■ Your goal ■
What is needed is the run of lines from the one with "and the cell" through the close of the data, set down exactly.

Data entries:
○ ○ ○ ○ ○ ○ ○

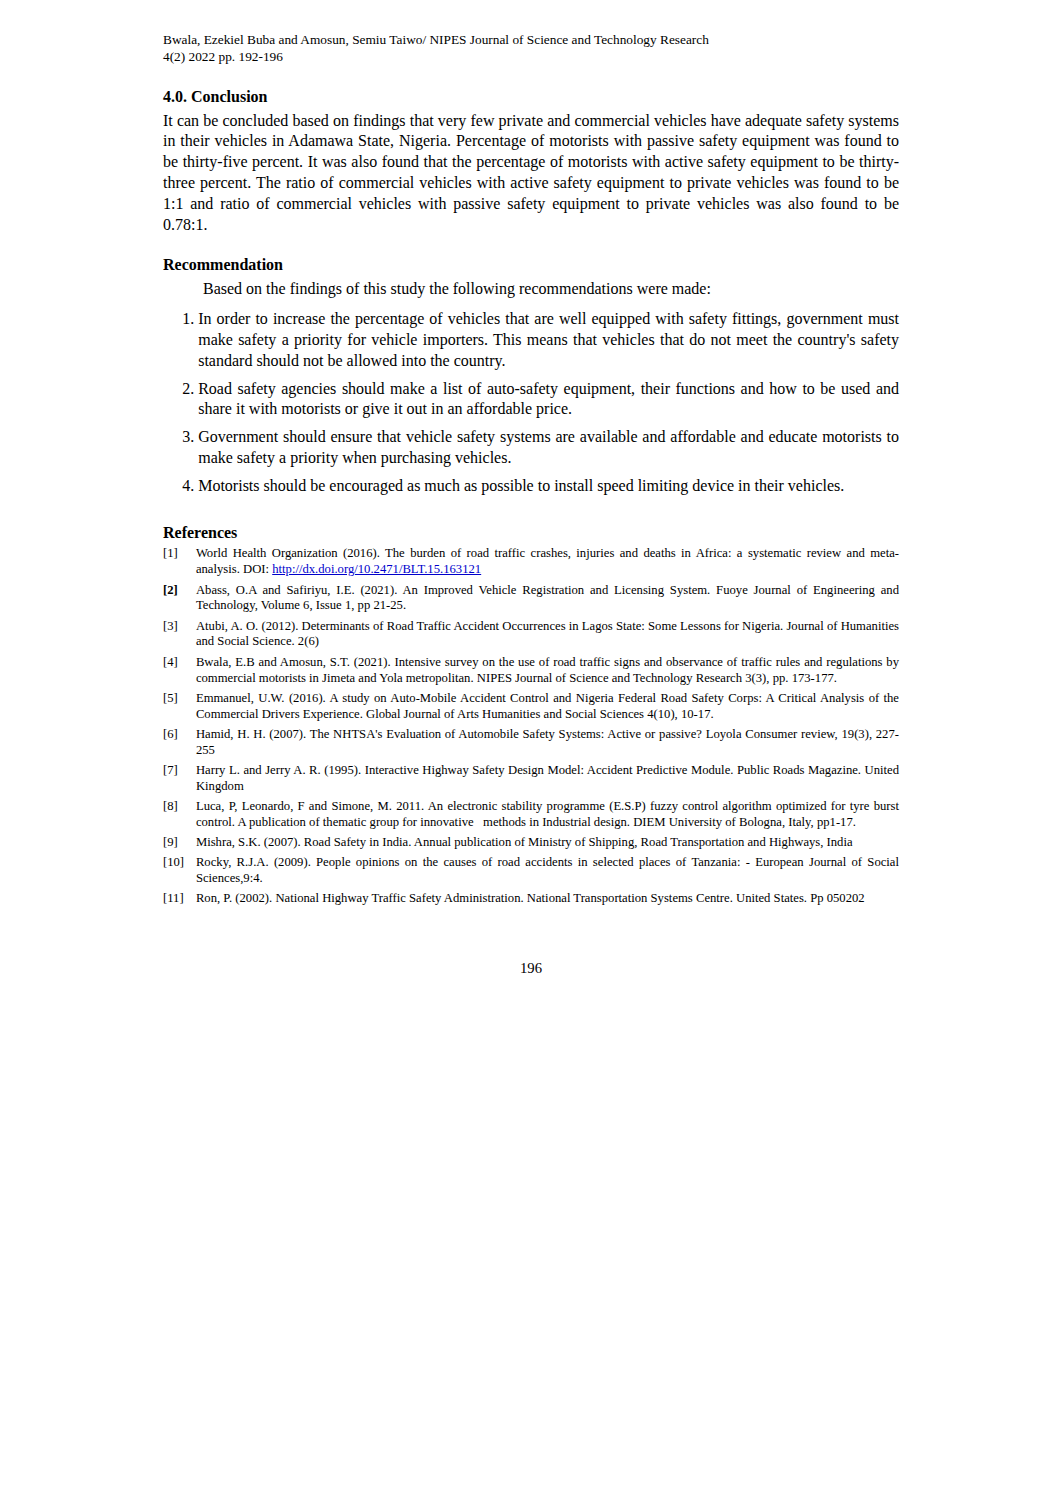Bwala, Ezekiel Buba and Amosun, Semiu Taiwo/ NIPES Journal of Science and Technology Research
4(2) 2022 pp. 192-196
4.0. Conclusion
It can be concluded based on findings that very few private and commercial vehicles have adequate safety systems in their vehicles in Adamawa State, Nigeria. Percentage of motorists with passive safety equipment was found to be thirty-five percent. It was also found that the percentage of motorists with active safety equipment to be thirty-three percent. The ratio of commercial vehicles with active safety equipment to private vehicles was found to be 1:1 and ratio of commercial vehicles with passive safety equipment to private vehicles was also found to be 0.78:1.
Recommendation
Based on the findings of this study the following recommendations were made:
In order to increase the percentage of vehicles that are well equipped with safety fittings, government must make safety a priority for vehicle importers. This means that vehicles that do not meet the country's safety standard should not be allowed into the country.
Road safety agencies should make a list of auto-safety equipment, their functions and how to be used and share it with motorists or give it out in an affordable price.
Government should ensure that vehicle safety systems are available and affordable and educate motorists to make safety a priority when purchasing vehicles.
Motorists should be encouraged as much as possible to install speed limiting device in their vehicles.
References
[1] World Health Organization (2016). The burden of road traffic crashes, injuries and deaths in Africa: a systematic review and meta-analysis. DOI: http://dx.doi.org/10.2471/BLT.15.163121
[2] Abass, O.A and Safiriyu, I.E. (2021). An Improved Vehicle Registration and Licensing System. Fuoye Journal of Engineering and Technology, Volume 6, Issue 1, pp 21-25.
[3] Atubi, A. O. (2012). Determinants of Road Traffic Accident Occurrences in Lagos State: Some Lessons for Nigeria. Journal of Humanities and Social Science. 2(6)
[4] Bwala, E.B and Amosun, S.T. (2021). Intensive survey on the use of road traffic signs and observance of traffic rules and regulations by commercial motorists in Jimeta and Yola metropolitan. NIPES Journal of Science and Technology Research 3(3), pp. 173-177.
[5] Emmanuel, U.W. (2016). A study on Auto-Mobile Accident Control and Nigeria Federal Road Safety Corps: A Critical Analysis of the Commercial Drivers Experience. Global Journal of Arts Humanities and Social Sciences 4(10), 10-17.
[6] Hamid, H. H. (2007). The NHTSA's Evaluation of Automobile Safety Systems: Active or passive? Loyola Consumer review, 19(3), 227-255
[7] Harry L. and Jerry A. R. (1995). Interactive Highway Safety Design Model: Accident Predictive Module. Public Roads Magazine. United Kingdom
[8] Luca, P, Leonardo, F and Simone, M. 2011. An electronic stability programme (E.S.P) fuzzy control algorithm optimized for tyre burst control. A publication of thematic group for innovative methods in Industrial design. DIEM University of Bologna, Italy, pp1-17.
[9] Mishra, S.K. (2007). Road Safety in India. Annual publication of Ministry of Shipping, Road Transportation and Highways, India
[10] Rocky, R.J.A. (2009). People opinions on the causes of road accidents in selected places of Tanzania: - European Journal of Social Sciences,9:4.
[11] Ron, P. (2002). National Highway Traffic Safety Administration. National Transportation Systems Centre. United States. Pp 050202
196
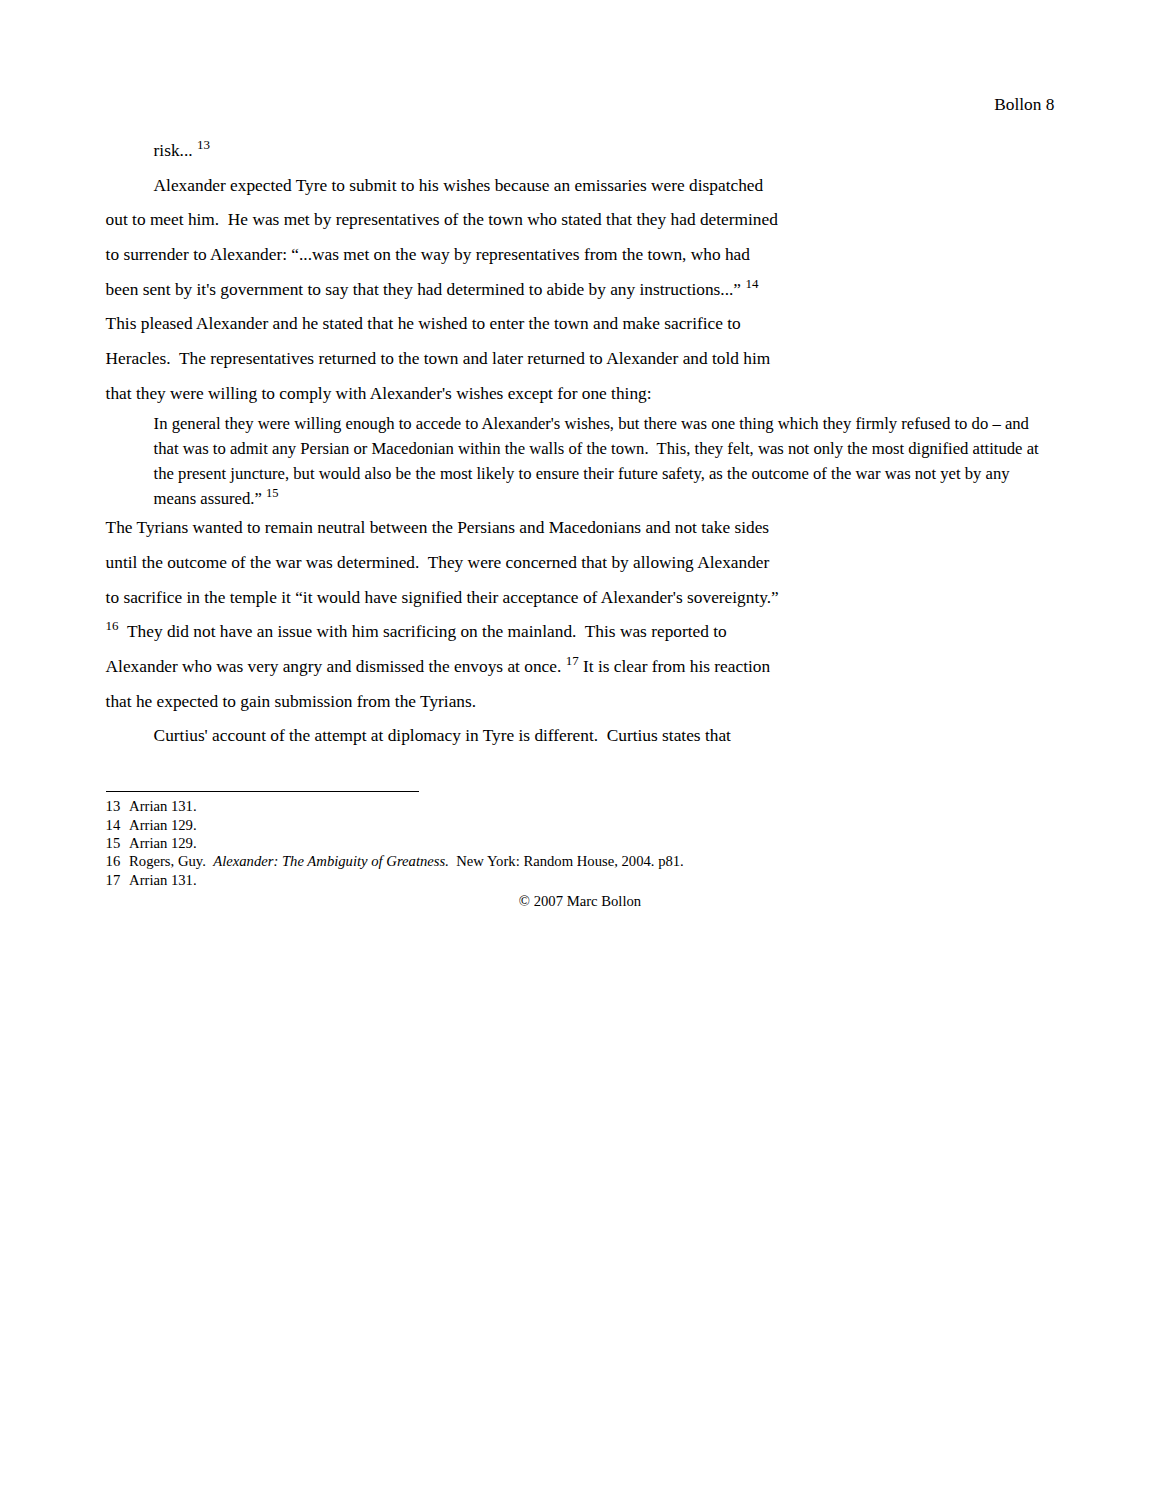Bollon 8
risk... 13
Alexander expected Tyre to submit to his wishes because an emissaries were dispatched
out to meet him. He was met by representatives of the town who stated that they had determined
to surrender to Alexander: “...was met on the way by representatives from the town, who had
been sent by it's government to say that they had determined to abide by any instructions...” 14
This pleased Alexander and he stated that he wished to enter the town and make sacrifice to
Heracles. The representatives returned to the town and later returned to Alexander and told him
that they were willing to comply with Alexander's wishes except for one thing:
In general they were willing enough to accede to Alexander's wishes, but there was one thing which they firmly refused to do – and that was to admit any Persian or Macedonian within the walls of the town. This, they felt, was not only the most dignified attitude at the present juncture, but would also be the most likely to ensure their future safety, as the outcome of the war was not yet by any means assured.” 15
The Tyrians wanted to remain neutral between the Persians and Macedonians and not take sides
until the outcome of the war was determined. They were concerned that by allowing Alexander
to sacrifice in the temple it “it would have signified their acceptance of Alexander's sovereignty.”
16 They did not have an issue with him sacrificing on the mainland. This was reported to
Alexander who was very angry and dismissed the envoys at once. 17 It is clear from his reaction
that he expected to gain submission from the Tyrians.
Curtius' account of the attempt at diplomacy in Tyre is different. Curtius states that
13 Arrian 131.
14 Arrian 129.
15 Arrian 129.
16 Rogers, Guy. Alexander: The Ambiguity of Greatness. New York: Random House, 2004. p81.
17 Arrian 131.
© 2007 Marc Bollon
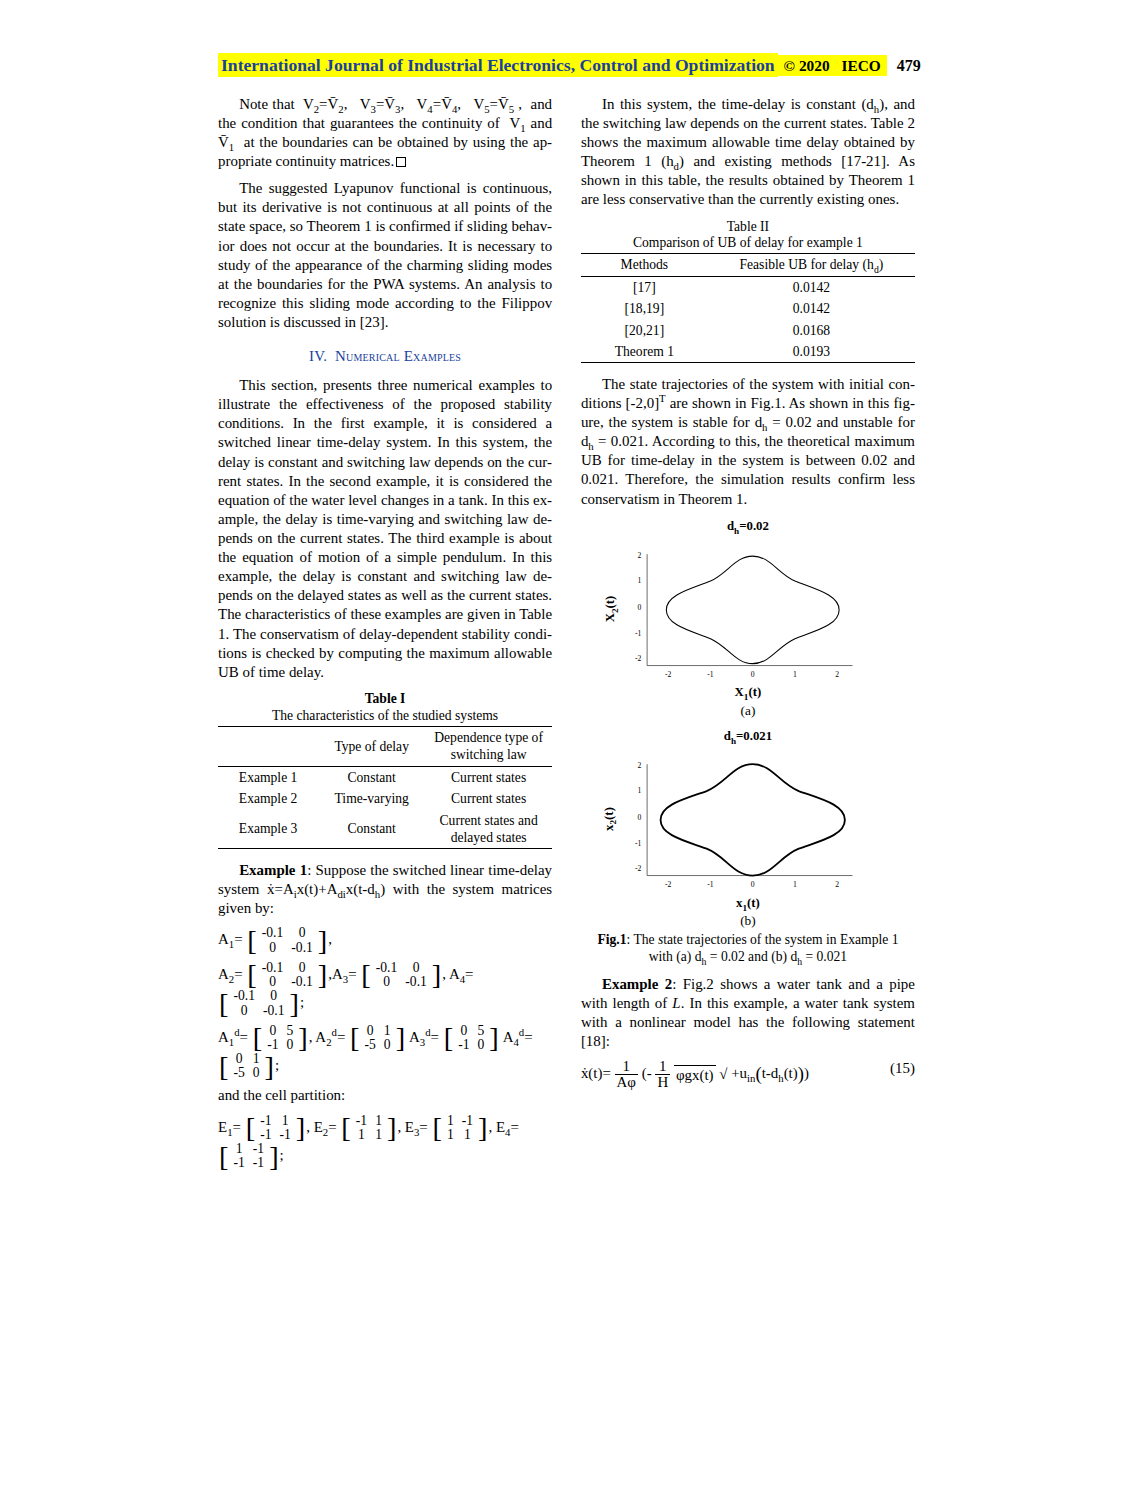International Journal of Industrial Electronics, Control and Optimization © 2020 IECO 479
Note that V2=V̄2, V3=V̄3, V4=V̄4, V5=V̄5 , and the condition that guarantees the continuity of V1 and V̄1 at the boundaries can be obtained by using the appropriate continuity matrices.
The suggested Lyapunov functional is continuous, but its derivative is not continuous at all points of the state space, so Theorem 1 is confirmed if sliding behavior does not occur at the boundaries. It is necessary to study of the appearance of the charming sliding modes at the boundaries for the PWA systems. An analysis to recognize this sliding mode according to the Filippov solution is discussed in [23].
IV. Numerical Examples
This section, presents three numerical examples to illustrate the effectiveness of the proposed stability conditions. In the first example, it is considered a switched linear time-delay system. In this system, the delay is constant and switching law depends on the current states. In the second example, it is considered the equation of the water level changes in a tank. In this example, the delay is time-varying and switching law depends on the current states. The third example is about the equation of motion of a simple pendulum. In this example, the delay is constant and switching law depends on the delayed states as well as the current states. The characteristics of these examples are given in Table 1. The conservatism of delay-dependent stability conditions is checked by computing the maximum allowable UB of time delay.
Table I
The characteristics of the studied systems
| | Type of delay | Dependence type of switching law |
| --- | --- | --- |
| Example 1 | Constant | Current states |
| Example 2 | Time-varying | Current states |
| Example 3 | Constant | Current states and delayed states |
Example 1: Suppose the switched linear time-delay system ẋ=Aix(t)+Adix(t-dh) with the system matrices given by:
A1= [
| -0.1 | 0 |
| 0 | -0.1 |
],
A2= [
| -0.1 | 0 |
| 0 | -0.1 |
],A3= [
| -0.1 | 0 |
| 0 | -0.1 |
], A4= [
| -0.1 | 0 |
| 0 | -0.1 |
];
A1d= [
| 0 | 5 |
| -1 | 0 |
], A2d= [
| 0 | 1 |
| -5 | 0 |
] A3d= [
| 0 | 5 |
| -1 | 0 |
] A4d= [
| 0 | 1 |
| -5 | 0 |
];
and the cell partition:
E1= [
| -1 | 1 |
| -1 | -1 |
], E2= [
| -1 | 1 |
| 1 | 1 |
], E3= [
| 1 | -1 |
| 1 | 1 |
], E4= [
| 1 | -1 |
| -1 | -1 |
];
In this system, the time-delay is constant (dh), and the switching law depends on the current states. Table 2 shows the maximum allowable time delay obtained by Theorem 1 (hd) and existing methods [17-21]. As shown in this table, the results obtained by Theorem 1 are less conservative than the currently existing ones.
Table II
Comparison of UB of delay for example 1
| Methods | Feasible UB for delay (h d ) |
| --- | --- |
| [17] | 0.0142 |
| [18,19] | 0.0142 |
| [20,21] | 0.0168 |
| Theorem 1 | 0.0193 |
The state trajectories of the system with initial conditions [-2,0]T are shown in Fig.1. As shown in this figure, the system is stable for dh = 0.02 and unstable for dh = 0.021. According to this, the theoretical maximum UB for time-delay in the system is between 0.02 and 0.021. Therefore, the simulation results confirm less conservatism in Theorem 1.
dh=0.02
X2(t)
2 1 0 -1 -2 -2 -1 0 1 2
X1(t)
(a)
dh=0.021
x2(t)
2 1 0 -1 -2 -2 -1 0 1 2
x1(t)
(b)
Fig.1: The state trajectories of the system in Example 1
with (a) dh = 0.02 and (b) dh = 0.021
Example 2: Fig.2 shows a water tank and a pipe with length of L. In this example, a water tank system with a nonlinear model has the following statement [18]:
(15) ẋ(t)= 1 Aφ (- 1 H φgx(t) √ +uin(t-dh(t)))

○ ○ ○ ○ ○ ○ ○

■ Written reply ■
and the cell partition:
E1= [
| -1 | 1 |
| -1 | -1 |
], E2= [
| -1 | 1 |
| 1 | 1 |
], E3= [
| 1 | -1 |
| 1 | 1 |
], E4= [
| 1 | -1 |
| -1 | -1 |
];
In this system, the time-delay is constant (dh), and the switching law depends on the current states. Table 2 shows the maximum allowable time delay obtained by Theorem 1 (hd) and existing methods [17-21]. As shown in this table, the results obtained by Theorem 1 are less conservative than the currently existing ones.
Table II
Comparison of UB of delay for example 1
| Methods | Feasible UB for delay (h d ) |
| --- | --- |
| [17] | 0.0142 |
| [18,19] | 0.0142 |
| [20,21] | 0.0168 |
| Theorem 1 | 0.0193 |
The state trajectories of the system with initial conditions [-2,0]T are shown in Fig.1. As shown in this figure, the system is stable for dh = 0.02 and unstable for dh = 0.021. According to this, the theoretical maximum UB for time-delay in the system is between 0.02 and 0.021. Therefore, the simulation results confirm less conservatism in Theorem 1.
dh=0.02
X2(t)
2 1 0 -1 -2 -2 -1 0 1 2
X1(t)
(a)
dh=0.021
x2(t)
2 1 0 -1 -2 -2 -1 0 1 2
x1(t)
(b)
Fig.1: The state trajectories of the system in Example 1
with (a) dh = 0.02 and (b) dh = 0.021
Example 2: Fig.2 shows a water tank and a pipe with length of L. In this example, a water tank system with a nonlinear model has the following statement [18]:
(15) ẋ(t)= 1 Aφ (- 1 H φgx(t) √ +uin(t-dh(t)))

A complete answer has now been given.